▶ _JOB ITEM_:
Arrange every line of the records below into a Markdown table with the columns Row and Line, numbering the rows in order and skipping blank lines.

(Extracted page text data)
····················

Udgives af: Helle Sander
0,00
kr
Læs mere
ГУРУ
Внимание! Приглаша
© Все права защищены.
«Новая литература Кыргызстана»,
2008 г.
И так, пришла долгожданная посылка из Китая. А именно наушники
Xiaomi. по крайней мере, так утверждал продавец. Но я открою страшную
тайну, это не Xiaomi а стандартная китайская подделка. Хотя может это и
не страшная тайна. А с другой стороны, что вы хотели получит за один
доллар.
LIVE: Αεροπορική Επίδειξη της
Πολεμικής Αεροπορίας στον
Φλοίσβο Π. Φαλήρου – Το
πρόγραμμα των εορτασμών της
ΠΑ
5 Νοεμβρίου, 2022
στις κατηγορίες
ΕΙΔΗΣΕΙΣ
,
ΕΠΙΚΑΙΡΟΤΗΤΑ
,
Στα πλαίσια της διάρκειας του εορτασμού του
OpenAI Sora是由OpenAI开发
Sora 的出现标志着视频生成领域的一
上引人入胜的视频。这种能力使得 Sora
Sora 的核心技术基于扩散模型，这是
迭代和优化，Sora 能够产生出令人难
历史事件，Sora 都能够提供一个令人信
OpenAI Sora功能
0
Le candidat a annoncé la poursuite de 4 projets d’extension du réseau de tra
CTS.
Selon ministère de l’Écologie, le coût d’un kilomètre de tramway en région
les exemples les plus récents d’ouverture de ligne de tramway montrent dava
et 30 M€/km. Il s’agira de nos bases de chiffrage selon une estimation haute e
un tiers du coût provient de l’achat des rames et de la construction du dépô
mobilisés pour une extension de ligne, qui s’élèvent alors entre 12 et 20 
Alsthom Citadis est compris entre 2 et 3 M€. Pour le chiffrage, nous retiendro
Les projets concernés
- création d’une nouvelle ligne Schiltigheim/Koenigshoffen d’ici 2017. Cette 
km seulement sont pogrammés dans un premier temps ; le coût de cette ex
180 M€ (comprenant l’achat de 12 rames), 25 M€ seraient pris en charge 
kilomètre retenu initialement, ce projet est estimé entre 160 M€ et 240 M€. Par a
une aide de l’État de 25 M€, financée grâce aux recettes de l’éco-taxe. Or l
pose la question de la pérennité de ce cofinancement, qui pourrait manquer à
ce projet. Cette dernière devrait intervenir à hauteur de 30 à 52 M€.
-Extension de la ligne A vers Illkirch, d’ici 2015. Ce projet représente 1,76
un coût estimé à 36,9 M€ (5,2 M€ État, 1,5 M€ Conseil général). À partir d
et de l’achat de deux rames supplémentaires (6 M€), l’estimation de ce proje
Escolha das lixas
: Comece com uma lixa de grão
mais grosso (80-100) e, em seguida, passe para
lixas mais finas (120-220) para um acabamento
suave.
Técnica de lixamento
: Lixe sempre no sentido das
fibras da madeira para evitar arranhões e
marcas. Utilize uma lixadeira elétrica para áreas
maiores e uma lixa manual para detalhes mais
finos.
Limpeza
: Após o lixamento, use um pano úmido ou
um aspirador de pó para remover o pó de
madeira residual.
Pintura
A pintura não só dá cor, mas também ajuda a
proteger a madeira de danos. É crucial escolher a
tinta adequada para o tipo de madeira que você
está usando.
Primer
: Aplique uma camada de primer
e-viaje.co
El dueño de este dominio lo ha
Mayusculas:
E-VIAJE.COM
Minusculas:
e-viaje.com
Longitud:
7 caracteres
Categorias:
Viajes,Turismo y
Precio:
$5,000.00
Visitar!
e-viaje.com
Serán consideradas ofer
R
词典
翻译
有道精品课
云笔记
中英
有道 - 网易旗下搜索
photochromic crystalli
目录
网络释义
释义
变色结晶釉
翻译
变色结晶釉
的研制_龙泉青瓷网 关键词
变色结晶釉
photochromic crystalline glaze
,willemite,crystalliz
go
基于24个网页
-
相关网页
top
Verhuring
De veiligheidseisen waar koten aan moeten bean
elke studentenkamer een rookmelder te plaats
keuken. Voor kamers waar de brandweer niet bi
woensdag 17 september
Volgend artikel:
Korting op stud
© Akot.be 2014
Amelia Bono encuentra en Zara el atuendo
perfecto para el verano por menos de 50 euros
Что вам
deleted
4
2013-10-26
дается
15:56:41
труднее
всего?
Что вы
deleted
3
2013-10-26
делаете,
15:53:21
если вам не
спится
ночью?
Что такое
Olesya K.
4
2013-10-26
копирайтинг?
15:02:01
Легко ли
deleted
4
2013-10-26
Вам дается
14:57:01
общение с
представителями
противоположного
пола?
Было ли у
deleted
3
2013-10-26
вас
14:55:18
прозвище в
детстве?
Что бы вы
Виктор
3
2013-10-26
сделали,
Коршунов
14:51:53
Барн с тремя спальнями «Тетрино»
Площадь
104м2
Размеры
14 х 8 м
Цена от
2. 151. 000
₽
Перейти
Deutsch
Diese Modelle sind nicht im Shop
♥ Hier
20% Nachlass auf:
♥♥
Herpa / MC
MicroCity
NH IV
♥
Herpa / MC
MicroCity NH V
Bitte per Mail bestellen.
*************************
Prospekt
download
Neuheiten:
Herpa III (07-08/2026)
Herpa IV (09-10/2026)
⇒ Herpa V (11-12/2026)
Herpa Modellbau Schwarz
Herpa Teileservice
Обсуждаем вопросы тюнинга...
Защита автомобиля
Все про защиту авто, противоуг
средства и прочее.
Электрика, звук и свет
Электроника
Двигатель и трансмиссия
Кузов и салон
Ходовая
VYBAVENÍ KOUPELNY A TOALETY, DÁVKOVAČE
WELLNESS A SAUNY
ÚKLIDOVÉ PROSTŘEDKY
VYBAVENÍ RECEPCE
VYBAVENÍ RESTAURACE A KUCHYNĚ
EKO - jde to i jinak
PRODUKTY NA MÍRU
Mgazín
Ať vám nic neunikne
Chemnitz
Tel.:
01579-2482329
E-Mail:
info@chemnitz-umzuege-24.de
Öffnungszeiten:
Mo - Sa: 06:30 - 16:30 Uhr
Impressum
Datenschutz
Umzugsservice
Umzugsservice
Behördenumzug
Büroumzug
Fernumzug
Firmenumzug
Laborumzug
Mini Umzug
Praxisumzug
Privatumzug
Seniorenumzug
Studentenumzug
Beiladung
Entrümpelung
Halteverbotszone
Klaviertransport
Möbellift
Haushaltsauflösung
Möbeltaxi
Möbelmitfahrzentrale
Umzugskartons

····················

▶ _EXERCISE OUTPUT_:
| Row | Line |
|---|---|
| 1 | Udgives af: Helle Sander |
| 2 | 0,00 |
| 3 | kr |
| 4 | Læs mere |
| 5 | ГУРУ |
| 6 | Внимание! Приглаша |
| 7 | © Все права защищены. |
| 8 | «Новая литература Кыргызстана», |
| 9 | 2008 г. |
| 10 | И так, пришла долгожданная посылка из Китая. А именно наушники |
| 11 | Xiaomi. по крайней мере, так утверждал продавец. Но я открою страшную |
| 12 | тайну, это не Xiaomi а стандартная китайская подделка. Хотя может это и |
| 13 | не страшная тайна. А с другой стороны, что вы хотели получит за один |
| 14 | доллар. |
| 15 | LIVE: Αεροπορική Επίδειξη της |
| 16 | Πολεμικής Αεροπορίας στον |
| 17 | Φλοίσβο Π. Φαλήρου – Το |
| 18 | πρόγραμμα των εορτασμών της |
| 19 | ΠΑ |
| 20 | 5 Νοεμβρίου, 2022 |
| 21 | στις κατηγορίες |
| 22 | ΕΙΔΗΣΕΙΣ |
| 23 | , |
| 24 | ΕΠΙΚΑΙΡΟΤΗΤΑ |
| 25 | , |
| 26 | Στα πλαίσια της διάρκειας του εορτασμού του |
| 27 | OpenAI Sora是由OpenAI开发 |
| 28 | Sora 的出现标志着视频生成领域的一 |
| 29 | 上引人入胜的视频。这种能力使得 Sora |
| 30 | Sora 的核心技术基于扩散模型，这是 |
| 31 | 迭代和优化，Sora 能够产生出令人难 |
| 32 | 历史事件，Sora 都能够提供一个令人信 |
| 33 | OpenAI Sora功能 |
| 34 | 0 |
| 35 | Le candidat a annoncé la poursuite de 4 projets d’extension du réseau de tra |
| 36 | CTS. |
| 37 | Selon ministère de l’Écologie, le coût d’un kilomètre de tramway en région |
| 38 | les exemples les plus récents d’ouverture de ligne de tramway montrent dava |
| 39 | et 30 M€/km. Il s’agira de nos bases de chiffrage selon une estimation haute e |
| 40 | un tiers du coût provient de l’achat des rames et de la construction du dépô |
| 41 | mobilisés pour une extension de ligne, qui s’élèvent alors entre 12 et 20  |
| 42 | Alsthom Citadis est compris entre 2 et 3 M€. Pour le chiffrage, nous retiendro |
| 43 | Les projets concernés |
| 44 | - création d’une nouvelle ligne Schiltigheim/Koenigshoffen d’ici 2017. Cette  |
| 45 | km seulement sont pogrammés dans un premier temps ; le coût de cette ex |
| 46 | 180 M€ (comprenant l’achat de 12 rames), 25 M€ seraient pris en charge  |
| 47 | kilomètre retenu initialement, ce projet est estimé entre 160 M€ et 240 M€. Par a |
| 48 | une aide de l’État de 25 M€, financée grâce aux recettes de l’éco-taxe. Or l |
| 49 | pose la question de la pérennité de ce cofinancement, qui pourrait manquer à |
| 50 | ce projet. Cette dernière devrait intervenir à hauteur de 30 à 52 M€. |
| 51 | -Extension de la ligne A vers Illkirch, d’ici 2015. Ce projet représente 1,76 |
| 52 | un coût estimé à 36,9 M€ (5,2 M€ État, 1,5 M€ Conseil général). À partir d |
| 53 | et de l’achat de deux rames supplémentaires (6 M€), l’estimation de ce proje |
| 54 | Escolha das lixas |
| 55 | : Comece com uma lixa de grão |
| 56 | mais grosso (80-100) e, em seguida, passe para |
| 57 | lixas mais finas (120-220) para um acabamento |
| 58 | suave. |
| 59 | Técnica de lixamento |
| 60 | : Lixe sempre no sentido das |
| 61 | fibras da madeira para evitar arranhões e |
| 62 | marcas. Utilize uma lixadeira elétrica para áreas |
| 63 | maiores e uma lixa manual para detalhes mais |
| 64 | finos. |
| 65 | Limpeza |
| 66 | : Após o lixamento, use um pano úmido ou |
| 67 | um aspirador de pó para remover o pó de |
| 68 | madeira residual. |
| 69 | Pintura |
| 70 | A pintura não só dá cor, mas também ajuda a |
| 71 | proteger a madeira de danos. É crucial escolher a |
| 72 | tinta adequada para o tipo de madeira que você |
| 73 | está usando. |
| 74 | Primer |
| 75 | : Aplique uma camada de primer |
| 76 | e-viaje.co |
| 77 | El dueño de este dominio lo ha |
| 78 | Mayusculas: |
| 79 | E-VIAJE.COM |
| 80 | Minusculas: |
| 81 | e-viaje.com |
| 82 | Longitud: |
| 83 | 7 caracteres |
| 84 | Categorias: |
| 85 | Viajes,Turismo y |
| 86 | Precio: |
| 87 | $5,000.00 |
| 88 | Visitar! |
| 89 | e-viaje.com |
| 90 | Serán consideradas ofer |
| 91 | R |
| 92 | 词典 |
| 93 | 翻译 |
| 94 | 有道精品课 |
| 95 | 云笔记 |
| 96 | 中英 |
| 97 | 有道 - 网易旗下搜索 |
| 98 | photochromic crystalli |
| 99 | 目录 |
| 100 | 网络释义 |
| 101 | 释义 |
| 102 | 变色结晶釉 |
| 103 | 翻译 |
| 104 | 变色结晶釉 |
| 105 | 的研制_龙泉青瓷网 关键词 |
| 106 | 变色结晶釉 |
| 107 | photochromic crystalline glaze |
| 108 | ,willemite,crystalliz |
| 109 | go |
| 110 | 基于24个网页 |
| 111 | - |
| 112 | 相关网页 |
| 113 | top |
| 114 | Verhuring |
| 115 | De veiligheidseisen waar koten aan moeten bean |
| 116 | elke studentenkamer een rookmelder te plaats |
| 117 | keuken. Voor kamers waar de brandweer niet bi |
| 118 | woensdag 17 september |
| 119 | Volgend artikel: |
| 120 | Korting op stud |
| 121 | © Akot.be 2014 |
| 122 | Amelia Bono encuentra en Zara el atuendo |
| 123 | perfecto para el verano por menos de 50 euros |
| 124 | Что вам |
| 125 | deleted |
| 126 | 4 |
| 127 | 2013-10-26 |
| 128 | дается |
| 129 | 15:56:41 |
| 130 | труднее |
| 131 | всего? |
| 132 | Что вы |
| 133 | deleted |
| 134 | 3 |
| 135 | 2013-10-26 |
| 136 | делаете, |
| 137 | 15:53:21 |
| 138 | если вам не |
| 139 | спится |
| 140 | ночью? |
| 141 | Что такое |
| 142 | Olesya K. |
| 143 | 4 |
| 144 | 2013-10-26 |
| 145 | копирайтинг? |
| 146 | 15:02:01 |
| 147 | Легко ли |
| 148 | deleted |
| 149 | 4 |
| 150 | 2013-10-26 |
| 151 | Вам дается |
| 152 | 14:57:01 |
| 153 | общение с |
| 154 | представителями |
| 155 | противоположного |
| 156 | пола? |
| 157 | Было ли у |
| 158 | deleted |
| 159 | 3 |
| 160 | 2013-10-26 |
| 161 | вас |
| 162 | 14:55:18 |
| 163 | прозвище в |
| 164 | детстве? |
| 165 | Что бы вы |
| 166 | Виктор |
| 167 | 3 |
| 168 | 2013-10-26 |
| 169 | сделали, |
| 170 | Коршунов |
| 171 | 14:51:53 |
| 172 | Барн с тремя спальнями «Тетрино» |
| 173 | Площадь |
| 174 | 104м2 |
| 175 | Размеры |
| 176 | 14 х 8 м |
| 177 | Цена от |
| 178 | 2. 151. 000 |
| 179 | ₽ |
| 180 | Перейти |
| 181 | Deutsch |
| 182 | Diese Modelle sind nicht im Shop |
| 183 | ♥ Hier |
| 184 | 20% Nachlass auf: |
| 185 | ♥♥ |
| 186 | Herpa / MC |
| 187 | MicroCity |
| 188 | NH IV |
| 189 | ♥ |
| 190 | Herpa / MC |
| 191 | MicroCity NH V |
| 192 | Bitte per Mail bestellen. |
| 193 | ************************* |
| 194 | Prospekt |
| 195 | download |
| 196 | Neuheiten: |
| 197 | Herpa III (07-08/2026) |
| 198 | Herpa IV (09-10/2026) |
| 199 | ⇒ Herpa V (11-12/2026) |
| 200 | Herpa Modellbau Schwarz |
| 201 | Herpa Teileservice |
| 202 | Обсуждаем вопросы тюнинга... |
| 203 | Защита автомобиля |
| 204 | Все про защиту авто, противоуг |
| 205 | средства и прочее. |
| 206 | Электрика, звук и свет |
| 207 | Электроника |
| 208 | Двигатель и трансмиссия |
| 209 | Кузов и салон |
| 210 | Ходовая |
| 211 | VYBAVENÍ KOUPELNY A TOALETY, DÁVKOVAČE |
| 212 | WELLNESS A SAUNY |
| 213 | ÚKLIDOVÉ PROSTŘEDKY |
| 214 | VYBAVENÍ RECEPCE |
| 215 | VYBAVENÍ RESTAURACE A KUCHYNĚ |
| 216 | EKO - jde to i jinak |
| 217 | PRODUKTY NA MÍRU |
| 218 | Mgazín |
| 219 | Ať vám nic neunikne |
| 220 | Chemnitz |
| 221 | Tel.: |
| 222 | 01579-2482329 |
| 223 | E-Mail: |
| 224 | info@chemnitz-umzuege-24.de |
| 225 | Öffnungszeiten: |
| 226 | Mo - Sa: 06:30 - 16:30 Uhr |
| 227 | Impressum |
| 228 | Datenschutz |
| 229 | Umzugsservice |
| 230 | Umzugsservice |
| 231 | Behördenumzug |
| 232 | Büroumzug |
| 233 | Fernumzug |
| 234 | Firmenumzug |
| 235 | Laborumzug |
| 236 | Mini Umzug |
| 237 | Praxisumzug |
| 238 | Privatumzug |
| 239 | Seniorenumzug |
| 240 | Studentenumzug |
| 241 | Beiladung |
| 242 | Entrümpelung |
| 243 | Halteverbotszone |
| 244 | Klaviertransport |
| 245 | Möbellift |
| 246 | Haushaltsauflösung |
| 247 | Möbeltaxi |
| 248 | Möbelmitfahrzentrale |
| 249 | Umzugskartons |